GTX: A Transactional Graph Data System For HTAP Workloads
Libin Zhou, Walid Aref
TL;DR
GTX addresses the challenge of dynamic power-law graphs with high update and analytics demands by introducing a latch-free, in-memory transactional graph system that combines multi-version concurrency control with delta-based storage. Its key innovations include delta-chains and delta-chains indices for fast, latch-free edge operations, a hybrid commit protocol for low-latency group commits, and a latch-free block consolidation mechanism to manage overflow while preserving visibility. The approach enables high-throughput read-write transactions and preserves analytic workloads under temporal locality and hotspots, demonstrated on real-world and synthetic datasets with competitive performance.
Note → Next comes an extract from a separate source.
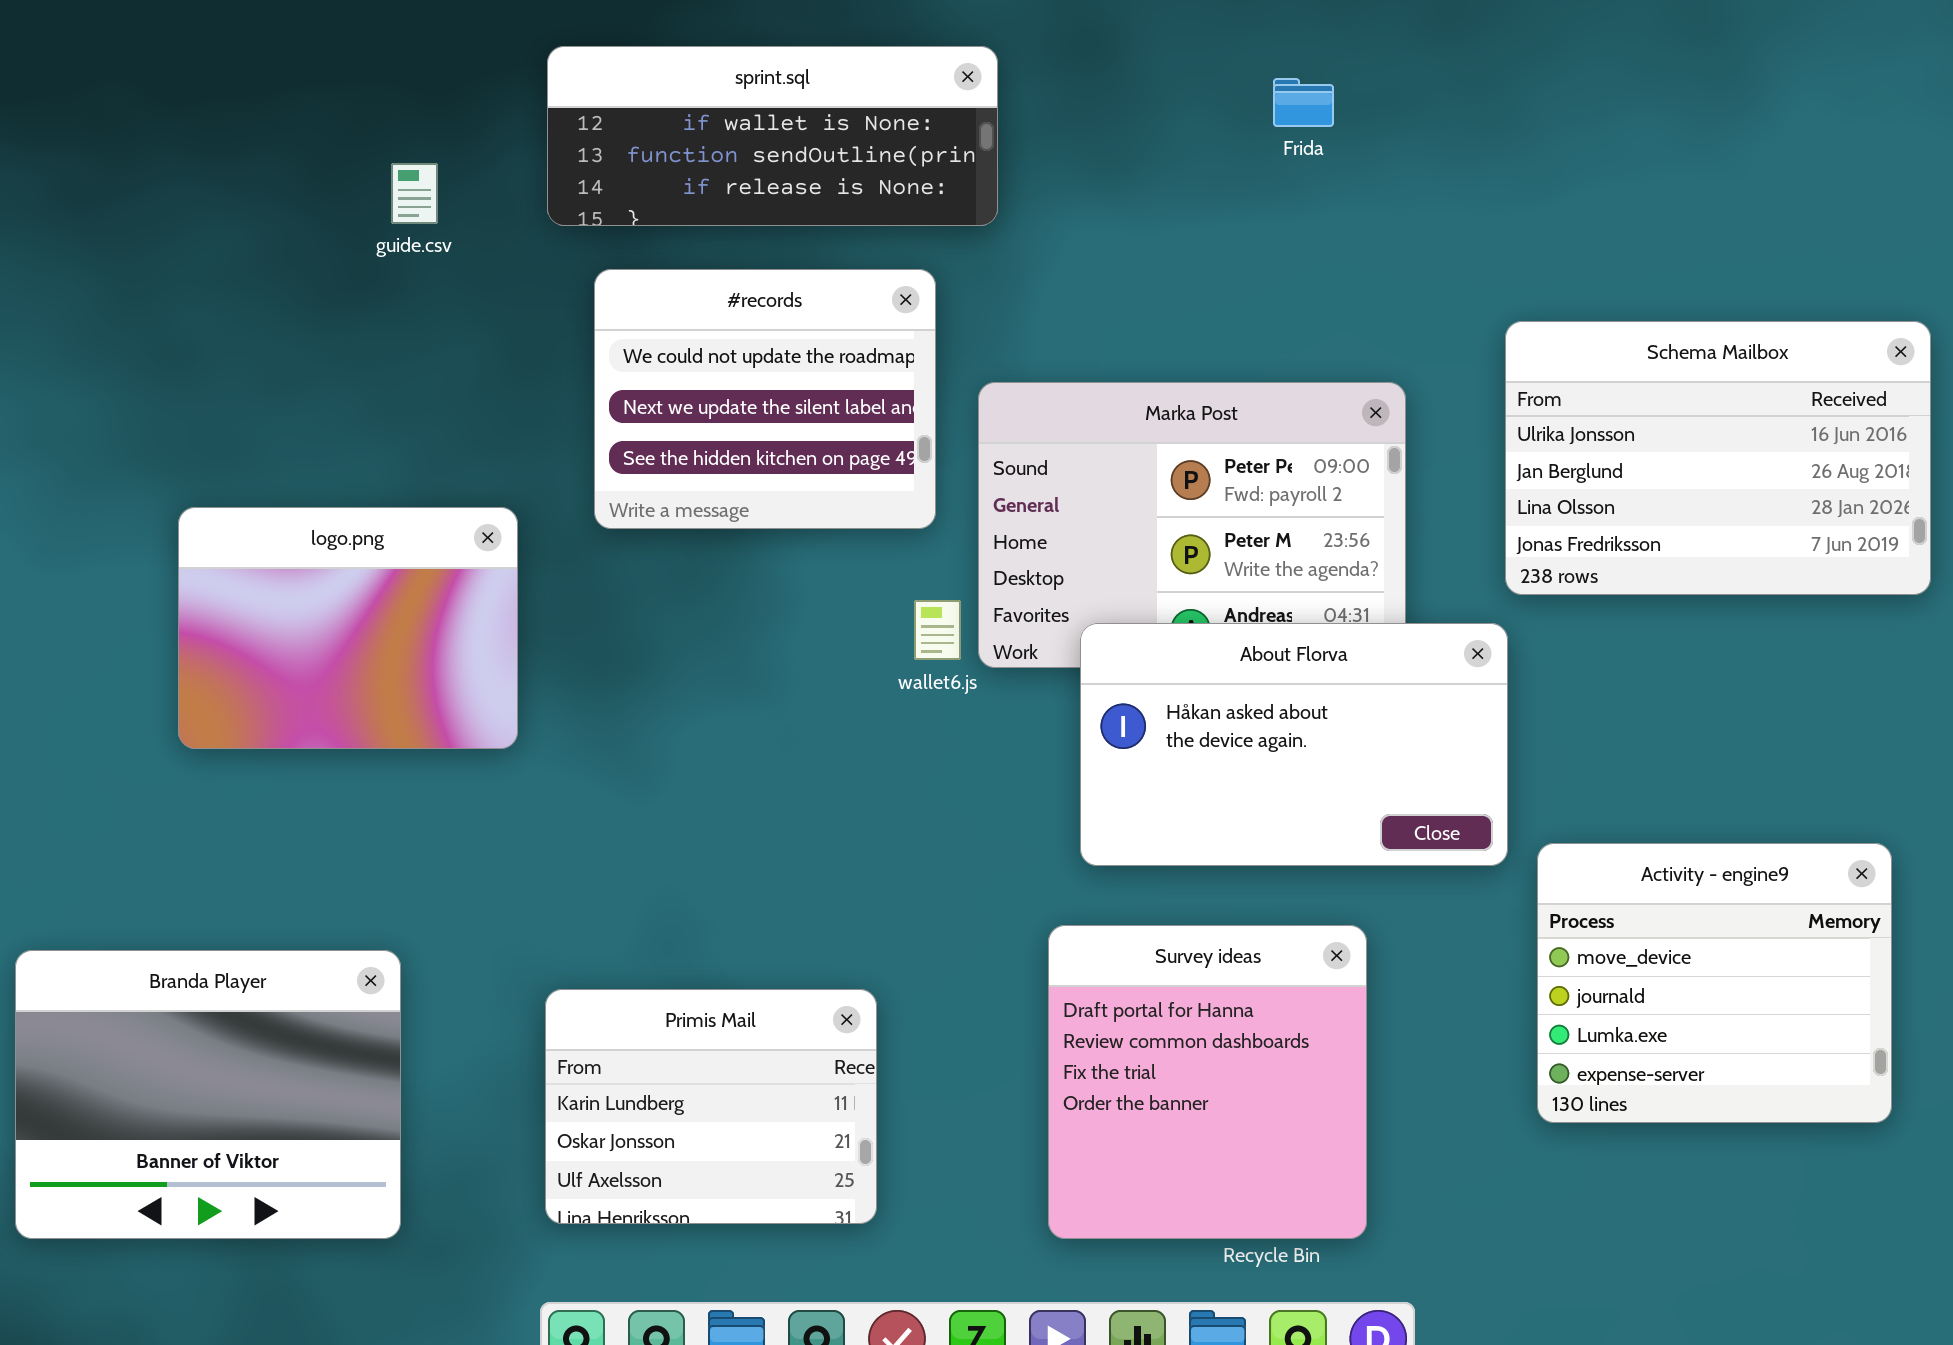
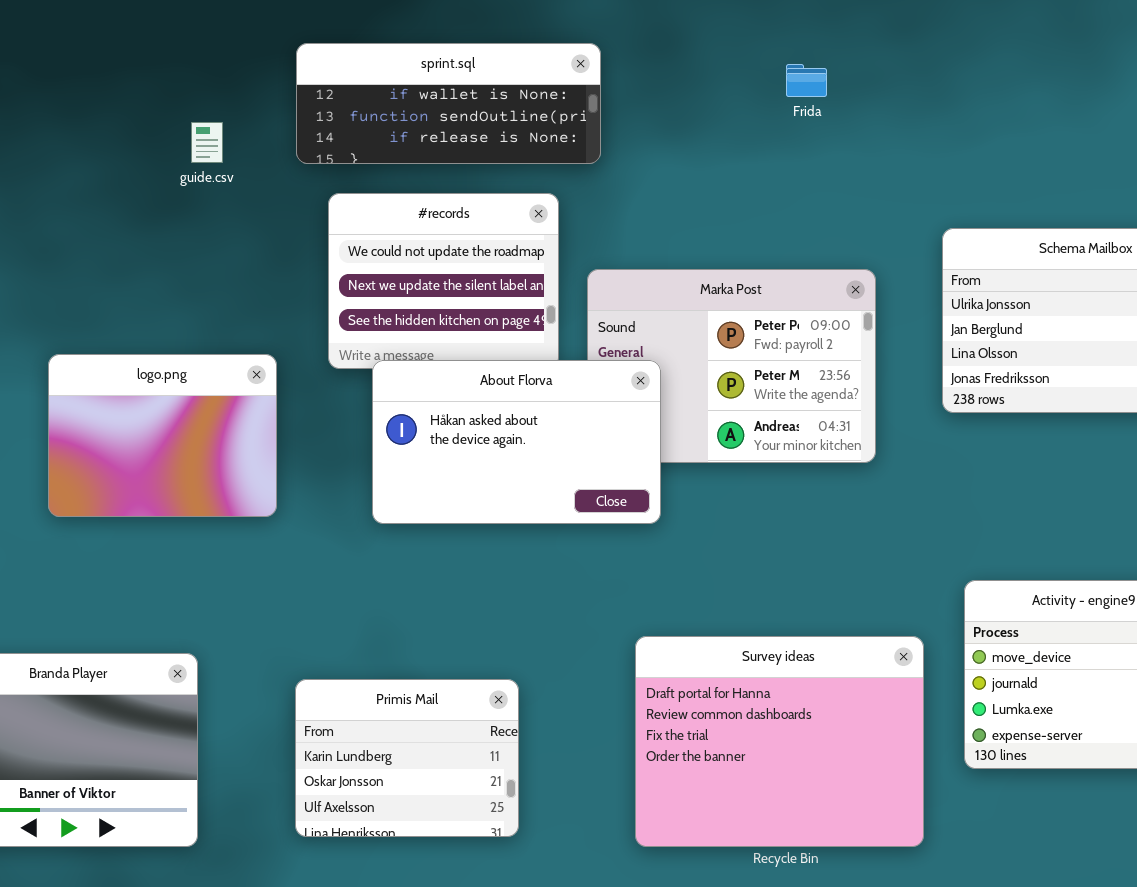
About Florva: [1080,623,1508,866] -> [372,360,661,524], moved
Survey ideas: [1048,925,1367,1239] -> [635,636,924,847], resized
This work advances HTAP-style graph processing by delivering million-transactions-per-second throughput while maintaining graph analytics performance, making it well-suited for fraud detection, recommendations, and GNN training scenarios where dynamic graphs evolve rapidly.
Abstract
Processing, managing, and analyzing dynamic graphs are the cornerstone in multiple application domains including fraud detection, recommendation system, graph neural network training, etc. This demo presents GTX, a latch-free write-optimized transactional graph data system that supports high throughput read-write transactions while maintaining competitive graph analytics. GTX has a unique latch-free graph storage and a transaction and concurrency control protocol for dynamic power-law graphs. GTX leverages atomic operations to eliminate latches, proposes a delta-based multi-version storage, and designs a hybrid transaction commit protocol to reduce interference between concurrent operations. To further improve its throughput, we design a delta-chains index to support efficient edge lookups. GTX manages concurrency control at delta-chain level, and provides adaptive concurrency according to the workload. Real-world graph access and updates exhibit temporal localities and hotspots. Unlike other transactional graph systems that experience significant performance degradation, GTX is the only system that can adapt to temporal localities and hotspots in graph updates and maintain million-transactions-per-second throughput. GTX is prototyped as a graph library and is evaluated using a graph library evaluation tool using real and synthetic datasets.